Required work:
Go through the records and report each line in which the word "plan" occurs.

══════

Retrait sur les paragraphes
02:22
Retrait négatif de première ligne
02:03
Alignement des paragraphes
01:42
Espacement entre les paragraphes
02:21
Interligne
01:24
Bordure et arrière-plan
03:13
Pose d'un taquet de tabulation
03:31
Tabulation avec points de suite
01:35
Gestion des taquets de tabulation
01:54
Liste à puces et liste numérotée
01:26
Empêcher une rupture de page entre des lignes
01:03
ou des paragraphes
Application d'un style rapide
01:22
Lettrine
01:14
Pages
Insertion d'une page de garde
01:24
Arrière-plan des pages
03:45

══════

Written answer:
Bordure et arrière-plan
Arrière-plan des pages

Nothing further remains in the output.